Task to complete →
Each record must be repeated exactly. None may be dropped.

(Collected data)
_ _ _ _ _ _ _

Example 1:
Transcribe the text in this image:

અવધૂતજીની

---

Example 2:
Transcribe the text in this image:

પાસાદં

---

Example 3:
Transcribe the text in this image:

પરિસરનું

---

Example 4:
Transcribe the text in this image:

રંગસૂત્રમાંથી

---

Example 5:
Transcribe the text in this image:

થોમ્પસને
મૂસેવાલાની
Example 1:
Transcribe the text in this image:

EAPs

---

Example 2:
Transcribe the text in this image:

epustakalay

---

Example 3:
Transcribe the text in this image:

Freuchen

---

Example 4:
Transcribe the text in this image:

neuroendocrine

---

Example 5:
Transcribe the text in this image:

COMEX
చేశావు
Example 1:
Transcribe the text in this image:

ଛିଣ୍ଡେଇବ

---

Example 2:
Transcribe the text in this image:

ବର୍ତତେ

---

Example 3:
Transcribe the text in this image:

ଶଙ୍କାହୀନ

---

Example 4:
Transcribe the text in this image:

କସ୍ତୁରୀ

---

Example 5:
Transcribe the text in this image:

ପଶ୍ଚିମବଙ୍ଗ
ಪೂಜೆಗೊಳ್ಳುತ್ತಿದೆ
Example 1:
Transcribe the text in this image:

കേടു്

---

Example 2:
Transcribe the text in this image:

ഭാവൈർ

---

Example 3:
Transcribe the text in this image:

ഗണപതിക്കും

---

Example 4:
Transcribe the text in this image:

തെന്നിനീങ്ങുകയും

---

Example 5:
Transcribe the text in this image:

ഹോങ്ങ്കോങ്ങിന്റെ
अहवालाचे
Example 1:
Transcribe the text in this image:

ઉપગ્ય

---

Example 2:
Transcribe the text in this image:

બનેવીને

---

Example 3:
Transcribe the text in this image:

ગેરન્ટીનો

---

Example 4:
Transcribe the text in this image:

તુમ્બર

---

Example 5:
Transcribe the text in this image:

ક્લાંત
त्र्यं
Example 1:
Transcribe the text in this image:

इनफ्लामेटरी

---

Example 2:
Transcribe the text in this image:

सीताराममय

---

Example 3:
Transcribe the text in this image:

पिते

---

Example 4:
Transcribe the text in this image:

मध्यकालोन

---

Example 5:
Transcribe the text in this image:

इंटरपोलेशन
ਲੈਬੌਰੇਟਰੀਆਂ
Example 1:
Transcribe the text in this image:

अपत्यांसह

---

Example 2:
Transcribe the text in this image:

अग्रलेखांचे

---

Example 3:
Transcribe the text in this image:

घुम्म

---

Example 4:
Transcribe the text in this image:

_ _ _ _ _ _ _

Solution for this exercise →
Example 1:
Transcribe the text in this image:

અવધૂતજીની

---

Example 2:
Transcribe the text in this image:

પાસાદં

---

Example 3:
Transcribe the text in this image:

પરિસરનું

---

Example 4:
Transcribe the text in this image:

રંગસૂત્રમાંથી

---

Example 5:
Transcribe the text in this image:

થોમ્પસને
મૂસેવાલાની
Example 1:
Transcribe the text in this image:

EAPs

---

Example 2:
Transcribe the text in this image:

epustakalay

---

Example 3:
Transcribe the text in this image:

Freuchen

---

Example 4:
Transcribe the text in this image:

neuroendocrine

---

Example 5:
Transcribe the text in this image:

COMEX
చేశావు
Example 1:
Transcribe the text in this image:

ଛିଣ୍ଡେଇବ

---

Example 2:
Transcribe the text in this image:

ବର୍ତତେ

---

Example 3:
Transcribe the text in this image:

ଶଙ୍କାହୀନ

---

Example 4:
Transcribe the text in this image:

କସ୍ତୁରୀ

---

Example 5:
Transcribe the text in this image:

ପଶ୍ଚିମବଙ୍ଗ
ಪೂಜೆಗೊಳ್ಳುತ್ತಿದೆ
Example 1:
Transcribe the text in this image:

കേടു്

---

Example 2:
Transcribe the text in this image:

ഭാവൈർ

---

Example 3:
Transcribe the text in this image:

ഗണപതിക്കും

---

Example 4:
Transcribe the text in this image:

തെന്നിനീങ്ങുകയും

---

Example 5:
Transcribe the text in this image:

ഹോങ്ങ്കോങ്ങിന്റെ
अहवालाचे
Example 1:
Transcribe the text in this image:

ઉપગ્ય

---

Example 2:
Transcribe the text in this image:

બનેવીને

---

Example 3:
Transcribe the text in this image:

ગેરન્ટીનો

---

Example 4:
Transcribe the text in this image:

તુમ્બર

---

Example 5:
Transcribe the text in this image:

ક્લાંત
त्र्यं
Example 1:
Transcribe the text in this image:

इनफ्लामेटरी

---

Example 2:
Transcribe the text in this image:

सीताराममय

---

Example 3:
Transcribe the text in this image:

पिते

---

Example 4:
Transcribe the text in this image:

मध्यकालोन

---

Example 5:
Transcribe the text in this image:

इंटरपोलेशन
ਲੈਬੌਰੇਟਰੀਆਂ
Example 1:
Transcribe the text in this image:

अपत्यांसह

---

Example 2:
Transcribe the text in this image:

अग्रलेखांचे

---

Example 3:
Transcribe the text in this image:

घुम्म

---

Example 4:
Transcribe the text in this image:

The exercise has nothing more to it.